Ia mengungkapkan, berdasarkan informasi lapangan dan pemberitaan media, proyek strategis nasional tersebut menghadapi berbagai kendala serius, mulai dari cuaca ekstrem, longsoran saluran, keterbatasan material, hingga pasokan beton yang minim.
Kondisi tersebut, menurutnya, menimbulkan kekhawatiran publik terhadap kualitas pekerjaan serta potensi keterlambatan penyelesaian proyek, mengingat masa kontrak pekerjaan disebut berakhir pada Desember tahun ini.
AP3H juga menyoroti pengakuan pelaksana teknis lapangan terkait terjadinya sliding atau longsoran pasca pengerukan sedimen, keterhambatan pekerjaan beton, serta upaya mengejar target dengan sistem kerja lembur atau over time.
“Nyaris setiap hari ada saja lokasi yang longsor.
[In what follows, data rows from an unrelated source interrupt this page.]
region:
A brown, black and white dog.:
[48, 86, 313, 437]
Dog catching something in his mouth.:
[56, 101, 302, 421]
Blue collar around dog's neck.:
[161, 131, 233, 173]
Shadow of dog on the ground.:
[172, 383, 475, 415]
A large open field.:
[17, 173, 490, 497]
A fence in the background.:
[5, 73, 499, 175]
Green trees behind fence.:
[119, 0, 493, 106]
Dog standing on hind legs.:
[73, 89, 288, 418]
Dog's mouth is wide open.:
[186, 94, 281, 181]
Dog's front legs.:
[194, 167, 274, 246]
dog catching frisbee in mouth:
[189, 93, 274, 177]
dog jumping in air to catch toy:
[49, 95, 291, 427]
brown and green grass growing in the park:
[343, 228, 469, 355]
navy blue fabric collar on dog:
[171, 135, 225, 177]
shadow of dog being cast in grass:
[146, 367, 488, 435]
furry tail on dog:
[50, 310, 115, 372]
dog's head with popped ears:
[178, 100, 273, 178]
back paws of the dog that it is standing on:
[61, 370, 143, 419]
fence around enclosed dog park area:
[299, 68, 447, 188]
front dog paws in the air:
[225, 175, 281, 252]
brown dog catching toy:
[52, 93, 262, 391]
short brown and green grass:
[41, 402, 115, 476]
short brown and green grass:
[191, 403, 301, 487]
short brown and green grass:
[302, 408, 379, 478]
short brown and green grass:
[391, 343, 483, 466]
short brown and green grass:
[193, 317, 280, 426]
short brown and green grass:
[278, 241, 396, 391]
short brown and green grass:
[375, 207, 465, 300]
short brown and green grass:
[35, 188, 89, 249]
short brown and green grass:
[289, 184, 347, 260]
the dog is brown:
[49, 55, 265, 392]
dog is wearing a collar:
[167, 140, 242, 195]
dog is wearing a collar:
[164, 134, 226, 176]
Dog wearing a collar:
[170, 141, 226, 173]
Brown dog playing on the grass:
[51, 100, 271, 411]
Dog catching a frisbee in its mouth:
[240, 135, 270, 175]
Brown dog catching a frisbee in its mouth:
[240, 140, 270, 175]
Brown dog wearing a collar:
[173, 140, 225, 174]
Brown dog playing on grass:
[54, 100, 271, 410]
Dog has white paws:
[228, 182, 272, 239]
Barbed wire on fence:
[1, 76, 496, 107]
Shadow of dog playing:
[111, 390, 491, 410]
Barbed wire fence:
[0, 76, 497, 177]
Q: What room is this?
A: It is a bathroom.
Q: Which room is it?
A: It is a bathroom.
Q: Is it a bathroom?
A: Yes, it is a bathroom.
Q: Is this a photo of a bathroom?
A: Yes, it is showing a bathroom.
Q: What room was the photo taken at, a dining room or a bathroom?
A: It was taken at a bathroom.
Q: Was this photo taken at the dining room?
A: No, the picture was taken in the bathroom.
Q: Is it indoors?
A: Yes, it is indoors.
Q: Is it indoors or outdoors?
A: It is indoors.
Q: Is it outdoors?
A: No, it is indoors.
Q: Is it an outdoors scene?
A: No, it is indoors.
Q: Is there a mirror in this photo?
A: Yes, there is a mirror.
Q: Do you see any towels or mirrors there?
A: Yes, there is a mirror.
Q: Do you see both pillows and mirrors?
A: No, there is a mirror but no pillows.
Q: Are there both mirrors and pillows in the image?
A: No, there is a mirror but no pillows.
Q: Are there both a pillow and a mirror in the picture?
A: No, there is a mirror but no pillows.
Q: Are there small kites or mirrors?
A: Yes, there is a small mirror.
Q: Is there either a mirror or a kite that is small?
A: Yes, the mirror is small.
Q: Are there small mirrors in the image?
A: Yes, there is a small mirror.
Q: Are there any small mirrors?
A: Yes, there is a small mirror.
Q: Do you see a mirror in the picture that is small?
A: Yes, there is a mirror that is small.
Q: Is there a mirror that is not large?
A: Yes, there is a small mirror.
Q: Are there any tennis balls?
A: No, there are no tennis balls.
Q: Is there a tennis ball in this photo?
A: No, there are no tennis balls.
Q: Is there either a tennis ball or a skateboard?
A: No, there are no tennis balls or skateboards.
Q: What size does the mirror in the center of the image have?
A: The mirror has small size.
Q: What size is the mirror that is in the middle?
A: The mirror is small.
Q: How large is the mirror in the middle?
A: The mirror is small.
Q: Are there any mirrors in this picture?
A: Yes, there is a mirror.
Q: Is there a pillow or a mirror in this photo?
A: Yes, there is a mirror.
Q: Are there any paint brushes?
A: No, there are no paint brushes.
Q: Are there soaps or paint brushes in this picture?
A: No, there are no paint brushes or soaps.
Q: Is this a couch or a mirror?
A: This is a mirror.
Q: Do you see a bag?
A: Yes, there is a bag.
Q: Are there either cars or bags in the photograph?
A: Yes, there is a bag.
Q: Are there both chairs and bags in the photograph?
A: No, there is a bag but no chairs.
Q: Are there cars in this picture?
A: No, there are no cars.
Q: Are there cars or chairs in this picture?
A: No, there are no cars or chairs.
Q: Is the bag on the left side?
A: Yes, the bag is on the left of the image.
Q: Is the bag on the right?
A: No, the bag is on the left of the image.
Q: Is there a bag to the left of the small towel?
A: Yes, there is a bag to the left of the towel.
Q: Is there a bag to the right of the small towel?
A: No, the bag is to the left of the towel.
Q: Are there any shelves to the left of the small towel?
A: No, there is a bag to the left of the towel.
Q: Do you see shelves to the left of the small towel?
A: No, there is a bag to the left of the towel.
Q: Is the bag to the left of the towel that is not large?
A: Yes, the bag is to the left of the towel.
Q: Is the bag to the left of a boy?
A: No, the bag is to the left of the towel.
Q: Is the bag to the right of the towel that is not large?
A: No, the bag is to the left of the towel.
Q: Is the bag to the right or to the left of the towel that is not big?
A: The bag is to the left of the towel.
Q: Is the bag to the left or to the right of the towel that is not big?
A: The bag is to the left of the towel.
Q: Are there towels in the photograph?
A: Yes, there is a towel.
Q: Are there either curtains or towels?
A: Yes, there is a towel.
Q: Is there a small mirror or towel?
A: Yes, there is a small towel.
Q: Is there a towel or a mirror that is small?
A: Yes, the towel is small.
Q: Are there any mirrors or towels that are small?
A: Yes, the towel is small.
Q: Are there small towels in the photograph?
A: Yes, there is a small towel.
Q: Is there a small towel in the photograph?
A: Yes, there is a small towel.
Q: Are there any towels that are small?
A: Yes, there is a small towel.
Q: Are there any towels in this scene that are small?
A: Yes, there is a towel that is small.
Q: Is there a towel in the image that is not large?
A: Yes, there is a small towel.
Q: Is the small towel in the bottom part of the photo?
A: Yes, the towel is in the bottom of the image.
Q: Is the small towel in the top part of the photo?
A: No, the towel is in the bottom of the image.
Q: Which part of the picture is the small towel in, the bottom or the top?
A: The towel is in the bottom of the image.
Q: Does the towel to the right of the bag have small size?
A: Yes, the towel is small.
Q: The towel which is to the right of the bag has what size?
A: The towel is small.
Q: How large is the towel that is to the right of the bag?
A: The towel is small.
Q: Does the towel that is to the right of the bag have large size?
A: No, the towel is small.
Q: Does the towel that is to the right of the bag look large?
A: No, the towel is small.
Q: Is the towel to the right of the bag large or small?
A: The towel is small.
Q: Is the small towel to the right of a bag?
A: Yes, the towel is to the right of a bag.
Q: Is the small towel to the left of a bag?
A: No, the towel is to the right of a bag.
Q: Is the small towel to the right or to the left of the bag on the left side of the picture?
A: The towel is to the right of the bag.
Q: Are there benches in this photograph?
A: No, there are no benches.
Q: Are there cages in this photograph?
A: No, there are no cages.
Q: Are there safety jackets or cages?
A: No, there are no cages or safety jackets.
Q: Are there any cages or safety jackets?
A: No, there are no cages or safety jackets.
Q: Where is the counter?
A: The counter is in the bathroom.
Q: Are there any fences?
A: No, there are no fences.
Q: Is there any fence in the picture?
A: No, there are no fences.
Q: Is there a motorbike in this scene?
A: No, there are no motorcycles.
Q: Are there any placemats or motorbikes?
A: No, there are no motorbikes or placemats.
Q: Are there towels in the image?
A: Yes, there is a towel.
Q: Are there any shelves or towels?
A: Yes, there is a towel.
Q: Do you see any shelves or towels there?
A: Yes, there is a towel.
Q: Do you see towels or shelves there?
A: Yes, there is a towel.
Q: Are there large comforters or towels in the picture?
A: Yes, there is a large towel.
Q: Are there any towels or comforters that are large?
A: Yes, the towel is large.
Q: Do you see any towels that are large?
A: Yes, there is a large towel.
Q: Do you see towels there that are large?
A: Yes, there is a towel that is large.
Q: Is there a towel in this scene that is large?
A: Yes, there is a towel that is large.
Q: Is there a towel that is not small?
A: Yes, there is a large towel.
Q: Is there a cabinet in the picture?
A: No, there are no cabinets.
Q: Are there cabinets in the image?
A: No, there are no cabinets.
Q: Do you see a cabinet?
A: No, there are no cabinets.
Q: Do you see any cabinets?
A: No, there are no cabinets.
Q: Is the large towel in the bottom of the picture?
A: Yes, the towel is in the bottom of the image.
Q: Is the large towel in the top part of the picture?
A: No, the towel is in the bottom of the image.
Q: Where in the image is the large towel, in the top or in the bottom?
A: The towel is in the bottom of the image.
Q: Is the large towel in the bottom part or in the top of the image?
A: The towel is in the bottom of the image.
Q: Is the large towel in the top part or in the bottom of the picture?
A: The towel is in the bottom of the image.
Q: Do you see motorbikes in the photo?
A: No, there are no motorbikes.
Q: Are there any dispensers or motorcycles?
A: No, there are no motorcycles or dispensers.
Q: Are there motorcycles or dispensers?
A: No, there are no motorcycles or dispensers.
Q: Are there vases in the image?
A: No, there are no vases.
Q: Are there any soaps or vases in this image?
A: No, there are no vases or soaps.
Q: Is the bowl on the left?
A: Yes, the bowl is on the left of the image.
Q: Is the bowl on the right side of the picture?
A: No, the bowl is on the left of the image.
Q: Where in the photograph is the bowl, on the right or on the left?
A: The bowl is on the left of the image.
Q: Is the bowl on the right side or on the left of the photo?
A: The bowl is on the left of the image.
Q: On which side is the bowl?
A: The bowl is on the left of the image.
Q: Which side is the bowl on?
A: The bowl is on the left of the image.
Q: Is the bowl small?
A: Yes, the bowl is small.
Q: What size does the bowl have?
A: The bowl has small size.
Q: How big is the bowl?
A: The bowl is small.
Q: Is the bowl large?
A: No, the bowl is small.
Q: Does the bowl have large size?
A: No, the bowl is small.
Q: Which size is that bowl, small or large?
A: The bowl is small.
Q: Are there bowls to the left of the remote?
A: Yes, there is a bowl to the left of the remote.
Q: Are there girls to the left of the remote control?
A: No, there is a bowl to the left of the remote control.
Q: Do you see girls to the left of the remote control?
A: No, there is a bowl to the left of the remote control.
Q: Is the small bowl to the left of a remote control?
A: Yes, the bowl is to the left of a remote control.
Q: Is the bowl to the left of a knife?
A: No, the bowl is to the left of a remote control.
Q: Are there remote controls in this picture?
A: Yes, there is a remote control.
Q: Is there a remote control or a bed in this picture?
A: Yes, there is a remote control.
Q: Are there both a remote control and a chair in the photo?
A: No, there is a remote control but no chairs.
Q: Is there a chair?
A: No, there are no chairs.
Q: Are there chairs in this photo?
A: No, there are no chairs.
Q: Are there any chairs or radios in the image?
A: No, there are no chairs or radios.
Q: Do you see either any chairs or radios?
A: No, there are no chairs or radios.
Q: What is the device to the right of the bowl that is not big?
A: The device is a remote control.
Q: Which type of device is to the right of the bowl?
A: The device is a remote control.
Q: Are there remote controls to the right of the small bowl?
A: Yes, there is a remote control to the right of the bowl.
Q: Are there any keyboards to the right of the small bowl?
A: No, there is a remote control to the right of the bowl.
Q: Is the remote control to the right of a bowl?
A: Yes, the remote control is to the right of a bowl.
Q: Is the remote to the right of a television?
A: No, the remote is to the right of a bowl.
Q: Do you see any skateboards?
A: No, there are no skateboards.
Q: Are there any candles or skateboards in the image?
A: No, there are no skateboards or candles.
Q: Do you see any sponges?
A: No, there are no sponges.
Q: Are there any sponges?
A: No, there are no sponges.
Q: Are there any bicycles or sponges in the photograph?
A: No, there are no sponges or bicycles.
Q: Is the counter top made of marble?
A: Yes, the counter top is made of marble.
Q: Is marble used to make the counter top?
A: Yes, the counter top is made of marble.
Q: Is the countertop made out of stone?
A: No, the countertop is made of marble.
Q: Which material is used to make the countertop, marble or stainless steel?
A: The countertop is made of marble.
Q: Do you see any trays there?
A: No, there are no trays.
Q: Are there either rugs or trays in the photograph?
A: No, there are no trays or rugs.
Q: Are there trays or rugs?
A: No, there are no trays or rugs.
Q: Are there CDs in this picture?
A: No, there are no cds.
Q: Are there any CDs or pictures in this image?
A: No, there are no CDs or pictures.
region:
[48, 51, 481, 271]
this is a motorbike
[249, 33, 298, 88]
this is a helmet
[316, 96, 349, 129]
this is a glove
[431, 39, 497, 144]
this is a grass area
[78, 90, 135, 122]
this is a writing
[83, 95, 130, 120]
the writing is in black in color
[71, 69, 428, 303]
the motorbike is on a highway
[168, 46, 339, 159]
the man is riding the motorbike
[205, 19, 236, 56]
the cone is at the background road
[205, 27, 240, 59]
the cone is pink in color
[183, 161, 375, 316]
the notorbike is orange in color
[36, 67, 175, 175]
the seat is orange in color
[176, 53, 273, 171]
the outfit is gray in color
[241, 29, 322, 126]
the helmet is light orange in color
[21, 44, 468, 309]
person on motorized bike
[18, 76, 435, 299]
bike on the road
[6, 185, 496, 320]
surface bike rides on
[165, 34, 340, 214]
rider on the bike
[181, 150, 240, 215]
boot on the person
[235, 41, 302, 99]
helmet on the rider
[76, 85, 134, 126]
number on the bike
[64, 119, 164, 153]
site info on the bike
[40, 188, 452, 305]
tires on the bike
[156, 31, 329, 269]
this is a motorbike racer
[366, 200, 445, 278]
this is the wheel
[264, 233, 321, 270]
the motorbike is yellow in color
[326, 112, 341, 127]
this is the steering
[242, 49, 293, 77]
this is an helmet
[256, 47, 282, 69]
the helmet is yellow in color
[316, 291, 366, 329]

Bahkan per hari ini, tepatnya di ruas baru Bujak, terdapat longsoran baru yang mencapai ratusan meter. Ini menunjukkan tidak adanya evaluasi serius dari pelaksana terhadap kondisi dan mutu pekerjaan di lapangan,” tegasnya.
Apriadi menekankan, proyek revitalisasi saluran HLD dengan nilai puluhan miliar rupiah ini berdampak langsung pada hajat hidup masyarakat luas, mulai dari pemenuhan air baku bagi lebih dari satu juta jiwa, irigasi hampir 100 ribu hektare lahan pertanian, hingga suplai air untuk Kawasan Mandalika.
“Proyek sebesar ini tidak boleh dikerjakan secara tergesa-gesa dengan mengorbankan mutu,” katanya.
Melalui pernyataan resminya, AP3H mendesak APH untuk segera melakukan evaluasi lapangan secara independen, khususnya terhadap mutu pekerjaan, metode teknis penanganan longsoran, serta kepatuhan terhadap spesifikasi kontrak.
Selain itu, AP3H juga meminta Balai Wilayah Sungai (BWS) selaku penanggung jawab teknis proyek agar membuka informasi progres pekerjaan secara transparan kepada publik. Jika ditemukan indikasi pekerjaan dipaksakan demi mengejar target waktu tanpa memperhatikan standar kualitas, audit teknis dan administratif diminta segera dilakukan.
“Kami tegaskan, pengawasan hukum bukan untuk menghambat proyek, melainkan untuk melindungi kepentingan negara dan masyarakat, agar proyek strategis ini benar-benar memberi manfaat jangka panjang dan tidak meninggalkan persoalan struktural di kemudian hari,” ujarnya.
Apriadi menambahkan, APH tidak seharusnya menunggu proyek selesai dan bermasalah terlebih dahulu untuk bertindak.
“Pengawasan harus dilakukan sekarang, saat pekerjaan masih berjalan,” tutupnya.
Sementara itu, Pejabat Pembuat Komitmen (PPK) proyek HLD, Bagus, yang coba dikonfirmasi media melalui sambungan telepon belum memberikan respons. Hal serupa juga terjadi saat media mencoba menghubungi Pelaksana Teknis Lapangan dari Satuan Kerja Balai Wilayah Sungai (BWS).